USA TODAY US Edition
Despite what candidates say, it’s not ‘Mourning in America’
Listening to several of the presidential candidates these days can leave the impression that America is turning into some kind of hellhole.
On the Republican side, one hears constantly of America’s pending demise, brought on by high taxes, excessive regulation, unpoliced borders, low moral standards, unconstitutional government, feckless foreign policy and a dwindling military.
Retired neurosurgeon Ben Carson kicked off Thursday’s GOP debate by declaring, “The nation is heading off the abyss of destruction.” Front-runner Donald Trump regularly tells audiences that “our country is going to hell.” Sen. Marco Rubio of Florida has put out an ad that might best be called “Mourning in America.” It tracks Ronald Reagan’s famously sunny “Morning in America” ad of 1984, only it paints an unrelentingly bleak picture, asserting that “our country is more vulnerable, divided and diminished than ever before.” More divided than ever? Has Rubio never heard of the Civil War?
On the Democratic side, one hears Bernie Sanders’ endless tirades about how Wall Street has so rigged the economy that a political revolution — by which he means a lot of spending on government benefits — is needed.

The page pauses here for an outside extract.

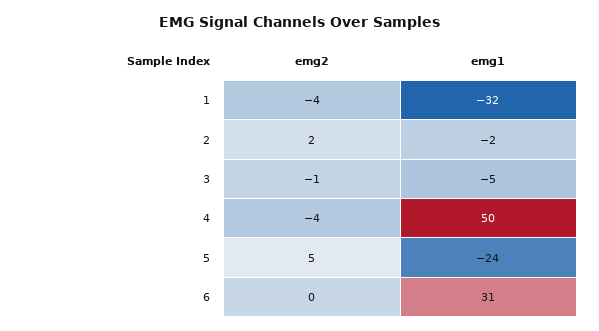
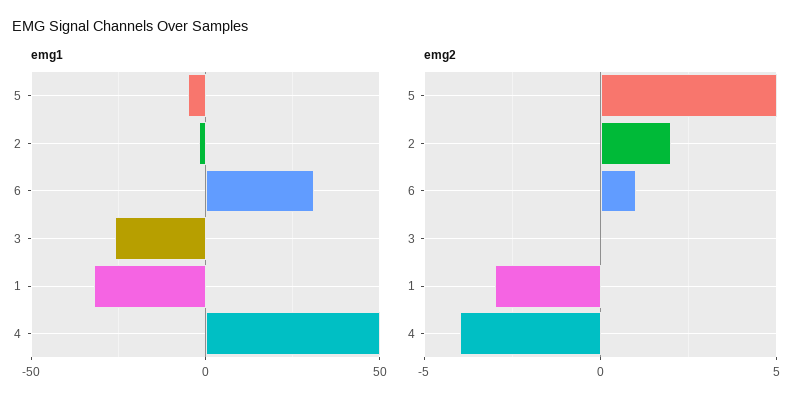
emg2, 1: -4 -> -3
emg2, 3: -1 -> 0
emg1, 3: -5 -> -25
emg1, 5: -24 -> -5
emg2, 6: 0 -> 1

To a large degree, these candidates are mirroring the gloom many Americans feel amid a sluggish economy and the rise of the Islamic State terrorist group. But the candidates are also playing a cynical game, trying to alienate or depress much of the electorate so that only their most ardent supporters turn out at the polls.

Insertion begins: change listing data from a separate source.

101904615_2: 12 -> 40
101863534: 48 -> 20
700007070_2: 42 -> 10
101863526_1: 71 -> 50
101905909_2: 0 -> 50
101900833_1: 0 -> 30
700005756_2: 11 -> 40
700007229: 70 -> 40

Voters should be wary of this pessimism. Despite the many difficult problems facing the nation, in many ways the U.S. is in remarkably good shape. Its military is far superior to any other. Its private sector and university systems are envied worldwide. And its economy has held up while many others have faltered.
Since the bottom of the Great Recession, 13.6 million jobs have been created, pushing the unemployment rate from 10% to 4.9%. Since the beginning of the Obama administration, federal taxes have averaged 16% of the economy, the lowest during any presidency since World War II.

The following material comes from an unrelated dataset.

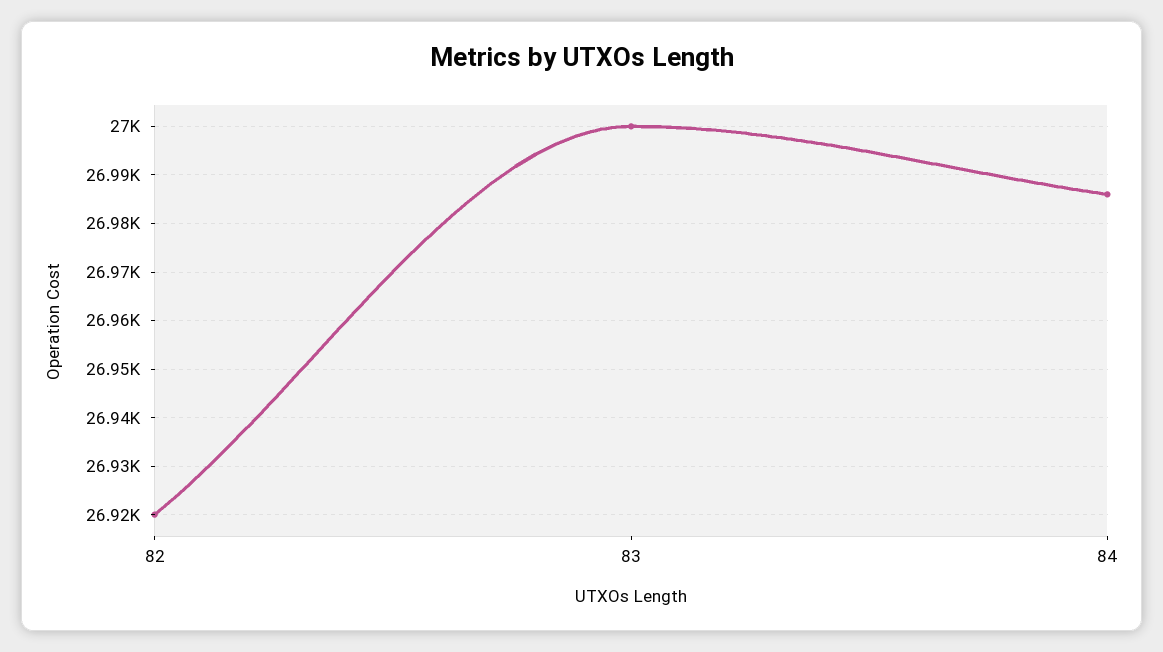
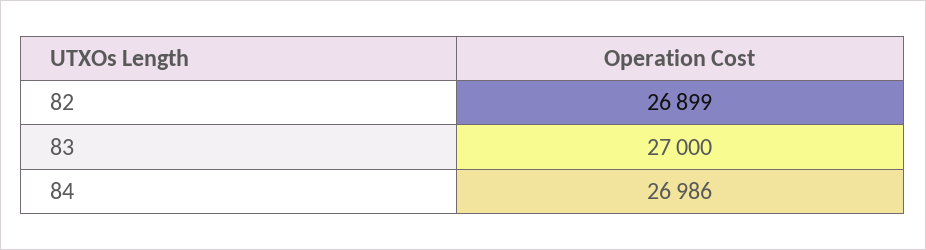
82: 26920 -> 26899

The millionaires and billionaires that Sanders likes to castigate include people such as Facebook co-founder Mark Zuckerberg, Microsoft founder Bill Gates and famed investor Warren Buffett, all of whom have pledged much of their fortunes to charity.
As Buffett put it over the weekend in his annual letter to Berkshire Hathaway shareholders, “For 240 years, it’s been a terrible mistake to bet against America, and now is no time to start.”
Abroad, the U.S. remains remarkably popular: A median of 69% of people overseas have a positive image of the U.S., according to the Pew Research Center. As for immigration, would you rather live in a nation that people want to come to, or one where everyone is trying to get out?
America is, of course, not without problems. One of the biggest, in fact, is its dysfunctional political culture built on confrontation and intransigence. This culture hinders efforts to address challenges such as wage stagnation, middle-class manufacturing jobs lost to globalization and technology, rampant opioid addiction, escalating debt driven by unaffordable benefit programs, and a fraying world order.
The candidates’ negativism, however, has gotten out of hand. This is still a great country.